Now the garden is at full velocity. The temperature outside is warm and the skies are clear–it is amazing to see that sunlight translate into growth. The anise hyssop is knee high now, the Korean chrysanthemum leaves towering higher than that. The French tarragon is beginning to grow, the French sorrel readily eaten, and the chervil has, well, not died (it’s a picky little plant).

The garden is entering a new phase–I’m taming the growth, thinning out and eating whatever I can, and beginning to enjoy the green onions, chives, and herbs–even the baby radishes.

Now we enter a new phase of creation–what to do with the produce? What can I create from this bounty?

And as an added note–I send out a big hug to Tea, who planted a vegetable garden of her own this week. Let hope prevail! And may you have a great harvest!



Filed under Food/Cooking, Inspiring, Life, Writing

6 responses to “Maturation

  1. You’ve done such a fantastic job with your garden too! It looks absolutely gorgeous!

  2. w

    Oh, so beautiful and full of life… I envy your green thumb!

  3. Tea

    Thank you, my dear. You were a big part of my inspiration.

    It’s working already, I can tell. Each day I get excited to go and see how things are faring in the garden. I can’t even imagine how tickled I’d feel to actually harvest and eat something!
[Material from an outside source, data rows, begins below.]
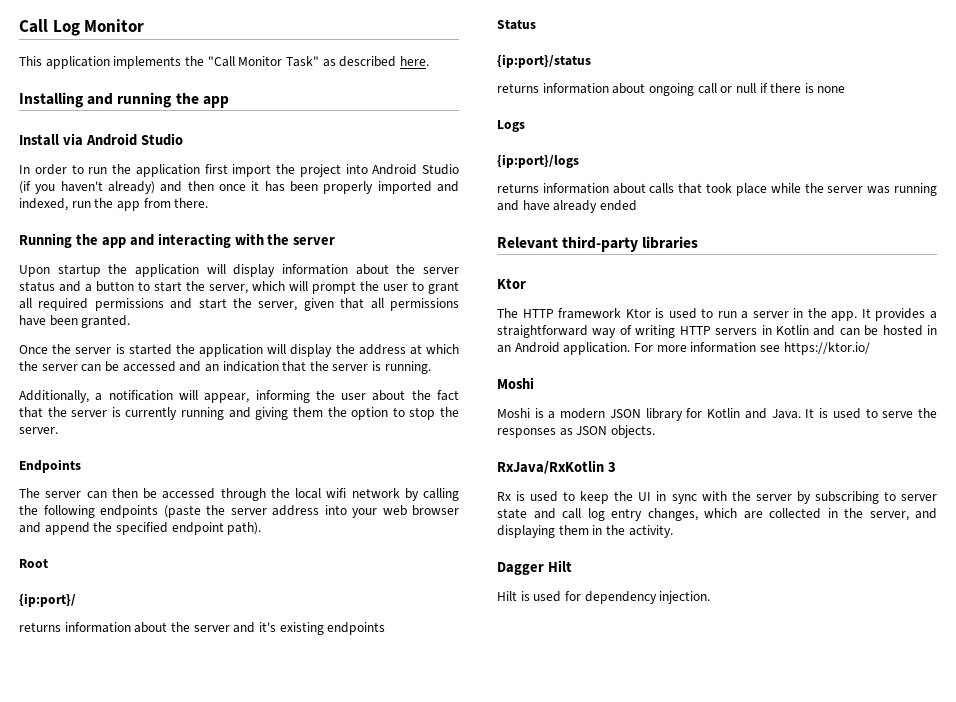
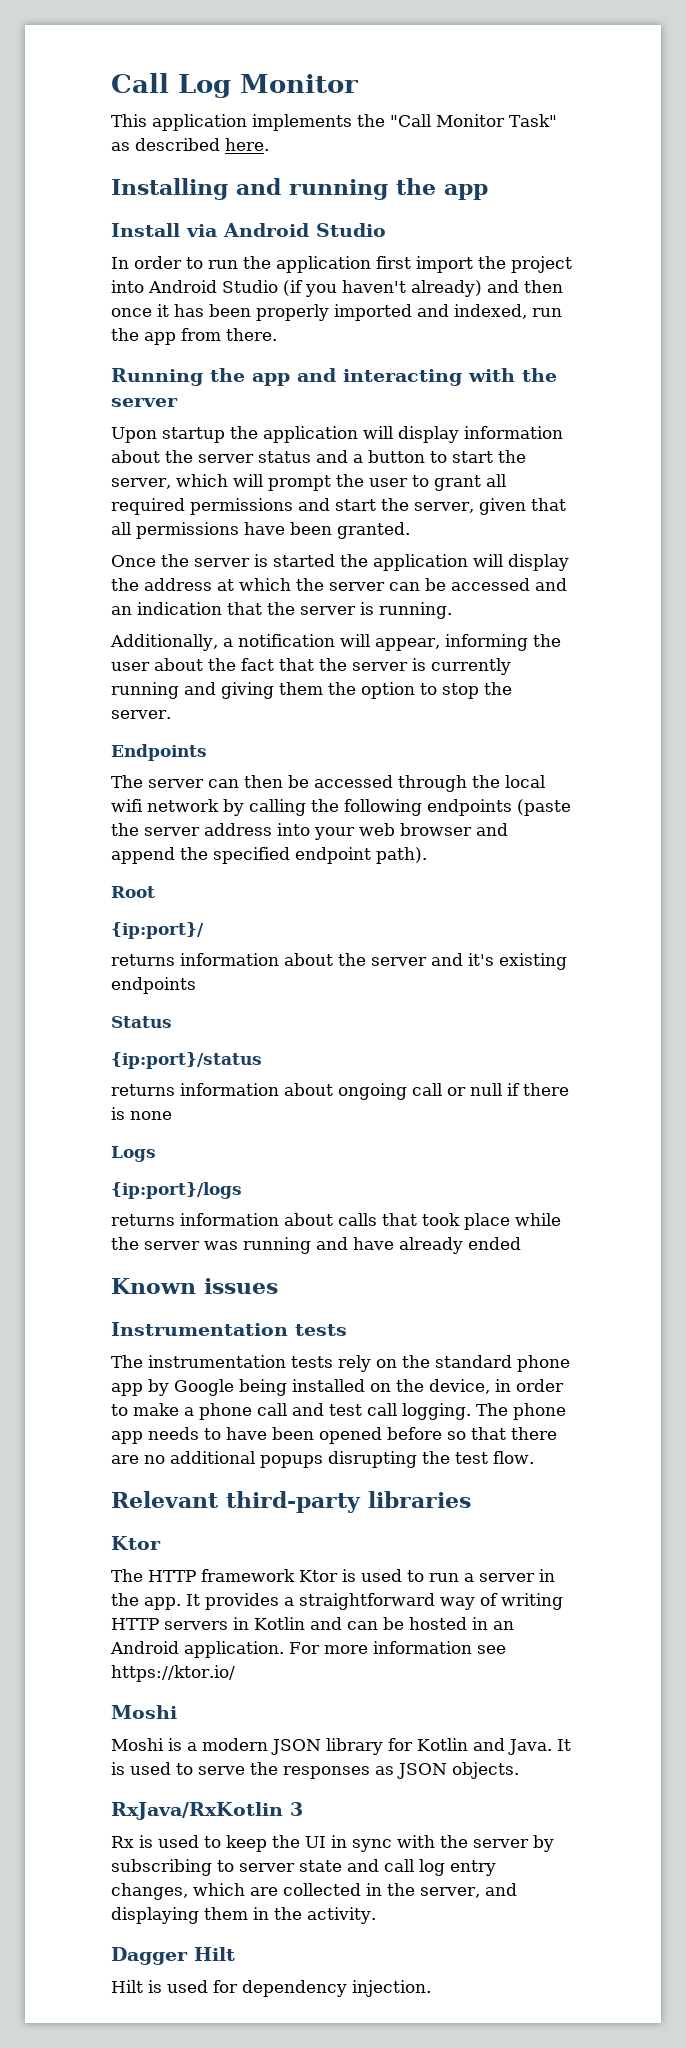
(637, 205) none -> [111,1278,278,1294] [111,1322,347,1336] [111,1355,570,1372] [111,1379,564,1396] [111,1403,566,1420] [111,1427,557,1444] [111,1451,534,1468] // Known issues // Instrumentation tests // The instrumentation tests rely on the standard phone app by Google being installed on the device, in order to make a phone call and test call logging. The phone app needs to have been opened before so that there are no additional popups disrupting the test flow.

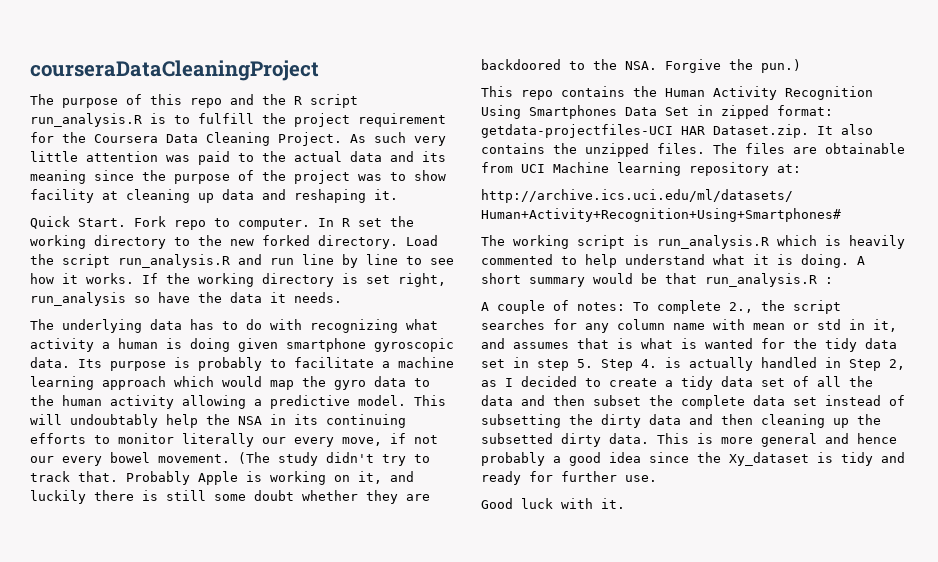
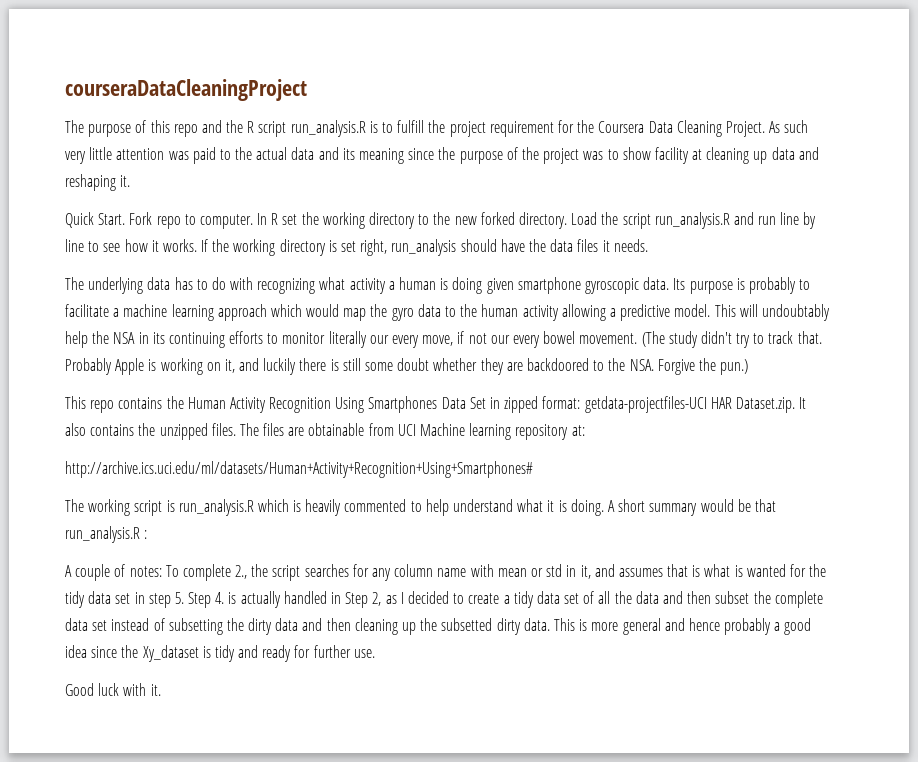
[134,296,150,303] so -> [460,239,497,252] should
(262, 297) none -> [577,239,599,252] files

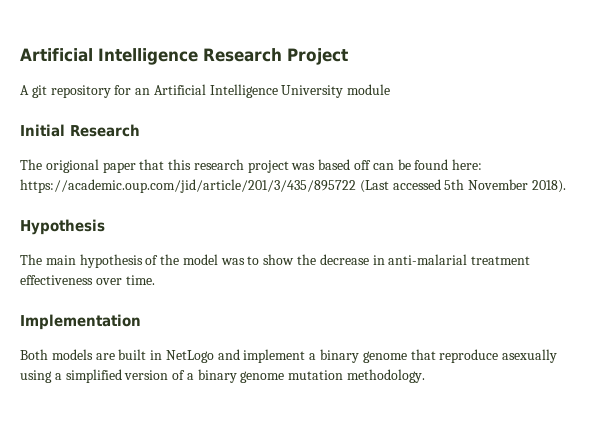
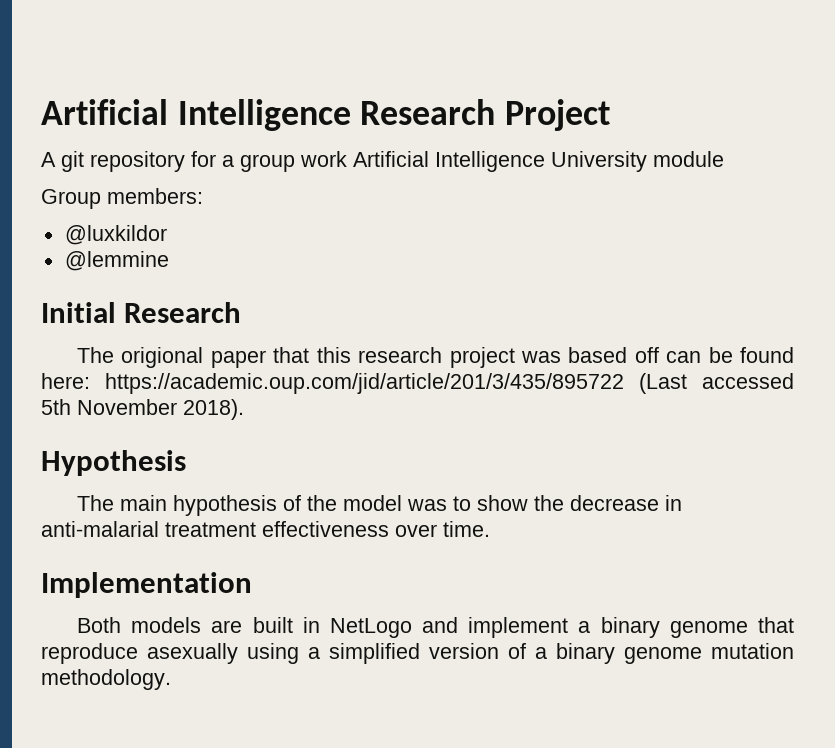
[135,88,151,95] an -> [222,151,347,172] a group work
(391, 89) none -> [41,188,203,209] [64,225,167,245] [64,251,169,271] // Group members: // @luxkildor // @lemmine

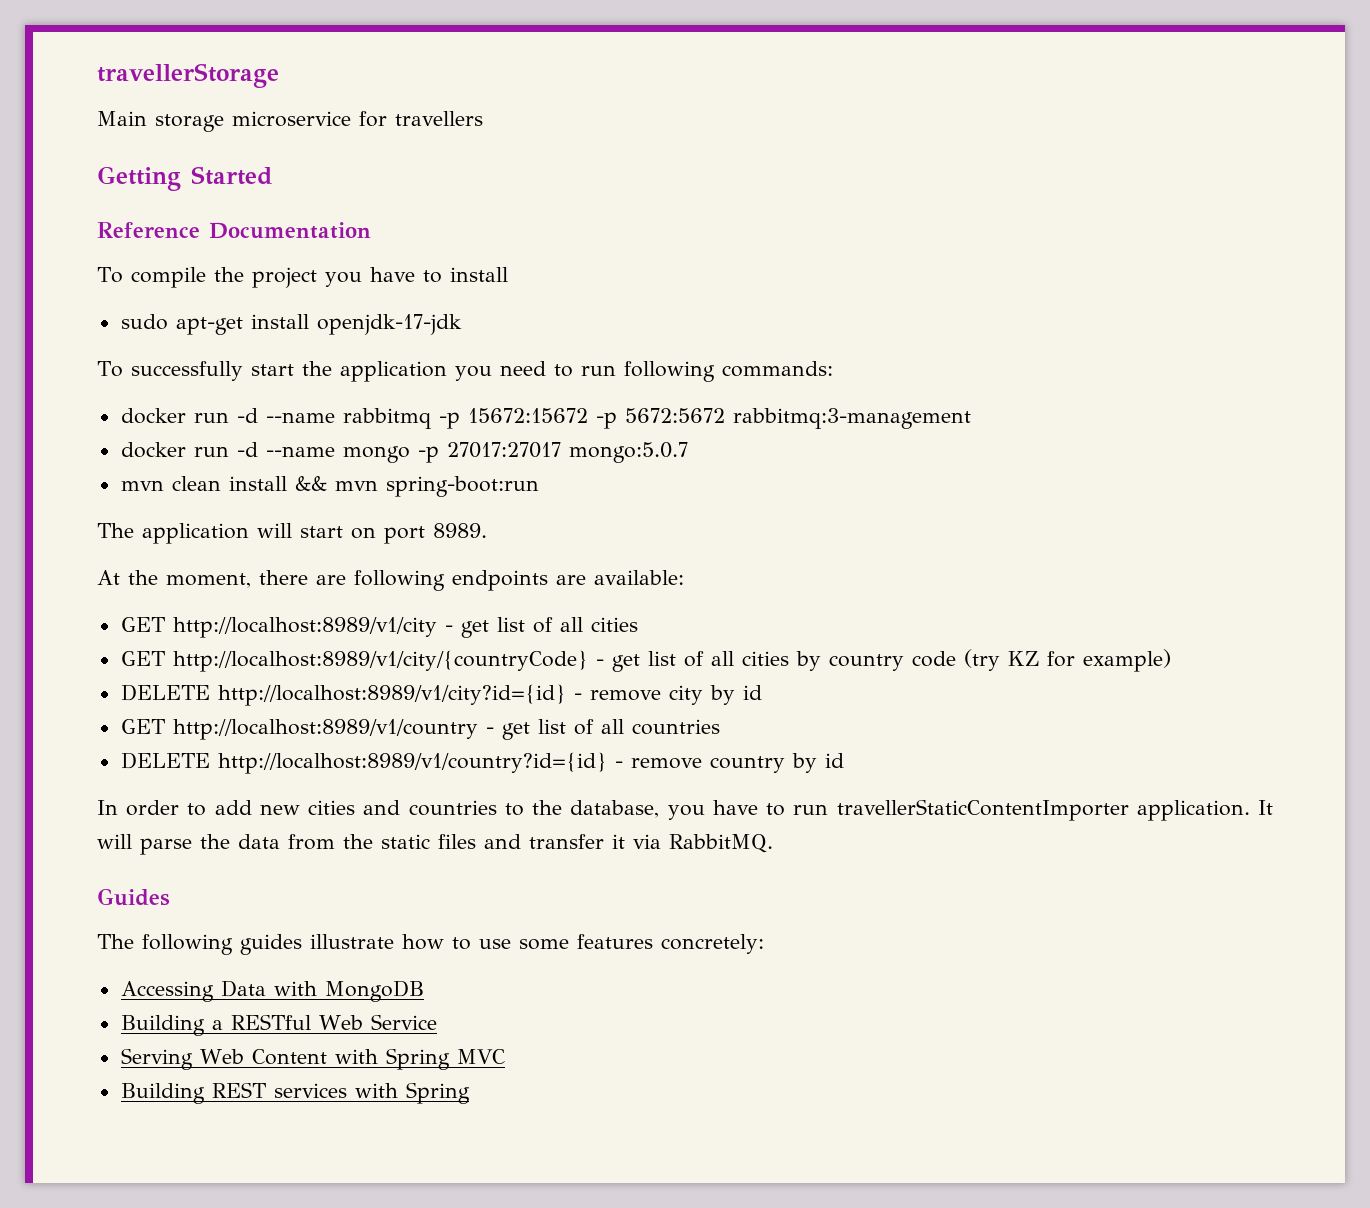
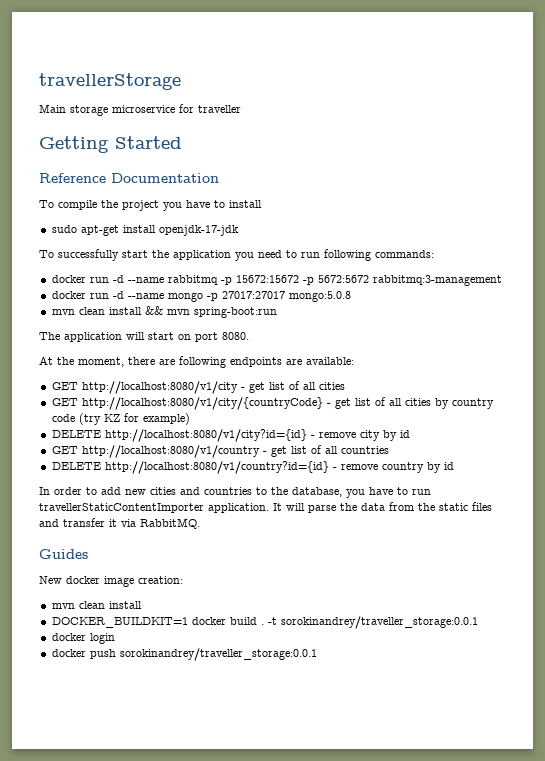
[395,111,483,126] travellers -> [198,105,241,113] traveller
[568,442,688,463] mongo:5.0.7 -> [288,291,351,302] mongo:5.0.8
[433,523,487,538] 8989. -> [222,332,249,340] 8080.
[172,617,437,638] http://localhost:8989/v1/city -> [81,381,238,394] http://localhost:8080/v1/city
[172,650,588,672] http://localhost:8989/v1/city/{countryCode} -> [81,397,323,410] http://localhost:8080/v1/city/{countryCode}
[217,684,566,706] http://localhost:8989/v1/city?id={id} -> [104,429,307,442] http://localhost:8080/v1/city?id={id}
[172,719,478,740] http://localhost:8989/v1/country -> [81,445,260,458] http://localhost:8080/v1/country
[217,752,607,774] http://localhost:8989/v1/country?id={id} -> [104,461,329,474] http://localhost:8080/v1/country?id={id}
[97,934,764,955] [120,980,424,1002] [120,1014,437,1036] [120,1048,505,1070] [120,1082,470,1104] The following guides illustrate how to use some features concretely: // Accessing Data with MongoDB // Building a RESTful Web Service // Serving Web Content with Spring MVC // Building REST services with Spring -> [39,576,183,587] [51,601,142,609] [51,616,478,629] [51,633,115,644] [51,648,317,661] New docker image creation: // mvn clean install // DOCKER_BUILDKIT=1 docker build . -t sorokinandrey/traveller_storage:0.0.1 // docker login // docker push sorokinandrey/traveller_storage:0.0.1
  4. Patrick: I am so excited about it–but I wonder why I planted SO MANY chives. I really don’t EAT that many chives!

    w: ask my chervil that! it’s a little tiny mass in the garden, cowering underneath the dill and Korean chrysanthemum leaves!

    Tea: I can’t wait to read more about your garden as it grows–!

  5. Pingback: in which I march (haha, get it? March…) forward « Writing Under a Pseudonym

  6. Stephanie

    This blog and link on companion planting was very helpful. Thank you, always, for sharing!